No es fácil atravesar el «barranco», ya lo sabemos, pero no hay más
remedio. Y, además, ¡vale la pena! Del otro lado nos espera la vida, como
nos espera el verano a la vuelta de la esquina, aun en estos días de febrero
en los que parece que el frío del invierno nunca va a terminar. Cuanto más
pronto nos pongamos manos a la obra, antes saldremos del dolor. Cuanto
antes dejemos atrás al pasado, antes tendremos todo nuestro ser disponible
para la vida que hay delante, esperándonos.
¿Qué podemos aprender de una separación? Sería todo un logro si
salimos del «barranco» con el firme propósito de no tropezar de nuevo con
la misma piedra. ¿Qué podemos aprender del duelo por un amor perdido?
Que somos capaces de atravesarlo sin morir en el intento.
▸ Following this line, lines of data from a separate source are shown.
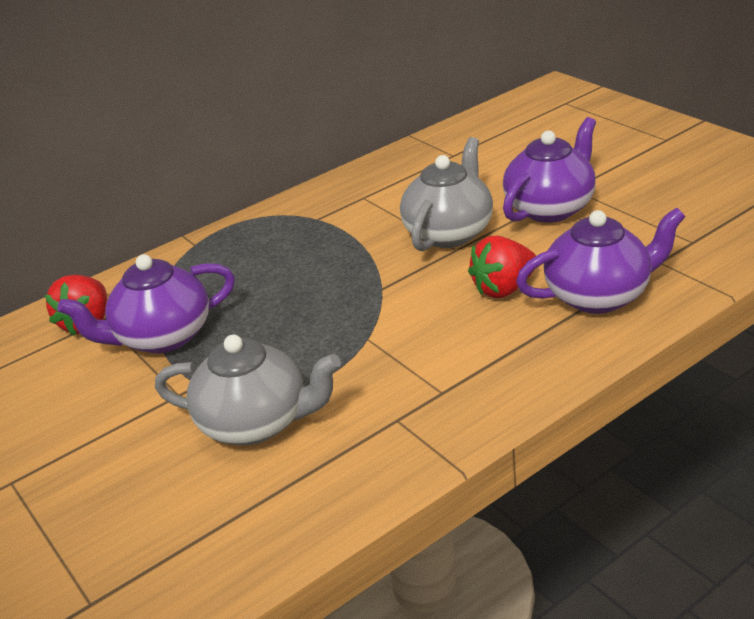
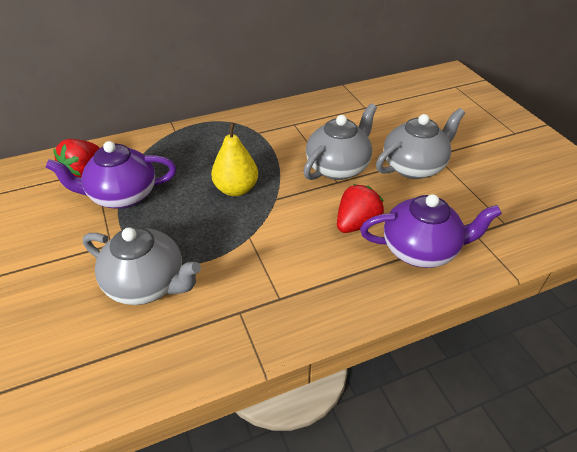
camera: 10 degrees right, 10 degrees up
(321, 290) = (236, 189): none -> yellow pear
(504, 289) = (356, 224): red strawberry -> red strawberry turned 150 degrees clockwise
(550, 208) = (414, 167): purple teapot -> grey teapot

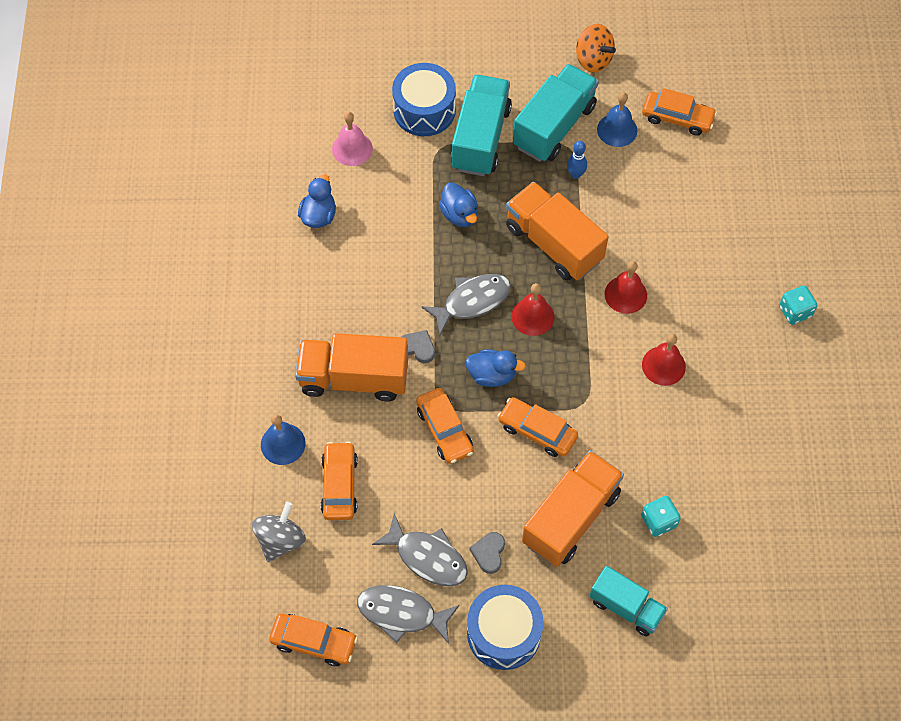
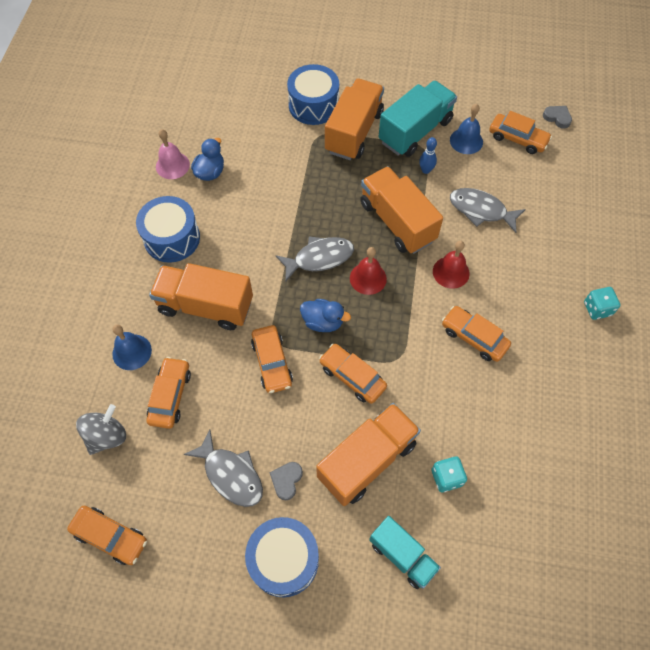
camera: 10 degrees right, 0 degrees up
(294, 304) = (172, 238): none -> blue drum
(352, 149) = (249, 126): pink bell -> pink bell (172, 165)
(402, 613) = (195, 523): grey fish -> grey fish (481, 210)
(418, 347) = (265, 289): grey heart -> grey heart (557, 118)
(459, 215) = (324, 188): blue duck -> none
(481, 138) = (354, 132): turquoise truck -> orange truck
(593, 60) = (456, 86): orange spinning top -> none
(663, 365) = (474, 337): red bell -> orange car

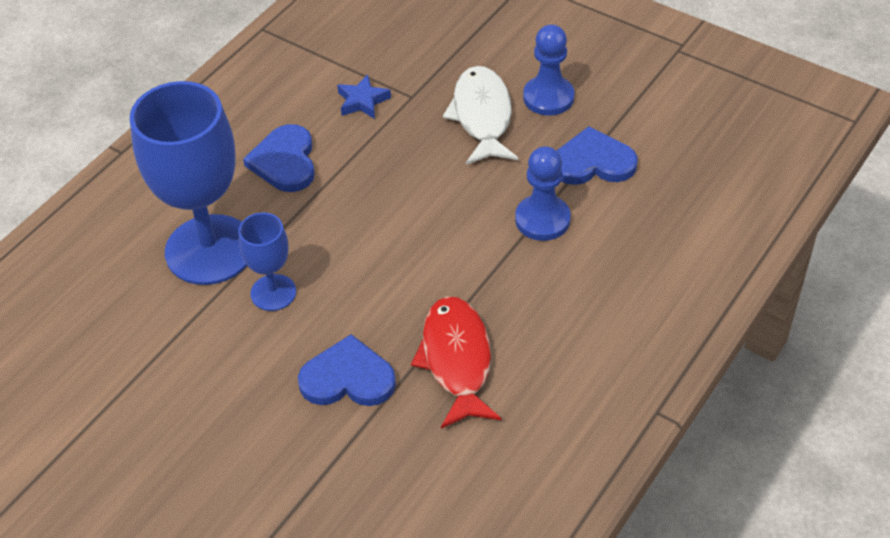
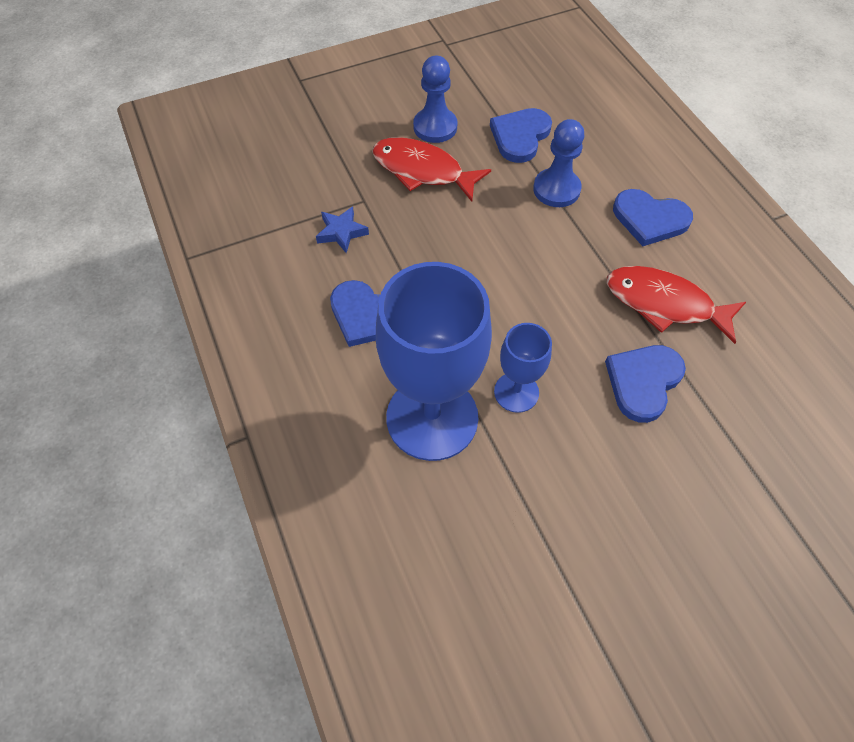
camera: 60 degrees left, 10 degrees up
(482, 116) = (422, 171): white fish -> red fish
(564, 307) = (650, 219): none -> blue heart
En Mujeres
malqueridas hablábamos de la tendencia que tenemos las mujeres a tratar a
los hombres como si fueran unos bebés desvalidos que necesitan de
nuestros cuidados para sobrevivir. Bueno, si algo debemos aprender
después de una resaca de dolor es a usar, para con nosotras mismas, esa
capacidad maternal que hemos utilizado con la pareja. Empezar a
cuidarnos, a mimarnos, a tratarnos bien, a mirarnos con compasión y no con
expresión de reproche o de exigencia. Si de algo debe servir el dolor de una
ruptura será para aprender a protegernos de nosotras mismas y de
cualquiera que no esté dispuesto a querernos como merecemos. Ya saben,
hay que guardar la capita de supermujeres y ¡esconder ese látigo!
Estoy segura de que este proceso le ha servido para conocerse mejor y
perdonarse la humanidad que la recorre. Estoy segura de que la vida que le
queda por delante puede ser mejor que la que deja a sus espaldas. Estoy
segura de que esta reedición, corregida y aumentada, de sí misma dejará un
ejemplar mejor perfilado y más completo, en el que también habrá cabida
para los malos ratos, porque ahora sabe que no son eternos, que esos, como
los otros, también pasarán y forman parte de la vida… Estoy segura de que
en algún momento mirará con ternura su pasado y con ilusión y esperanza
su futuro.
¡Tiene usted el resto de su vida por delante! ¡Buena suerte!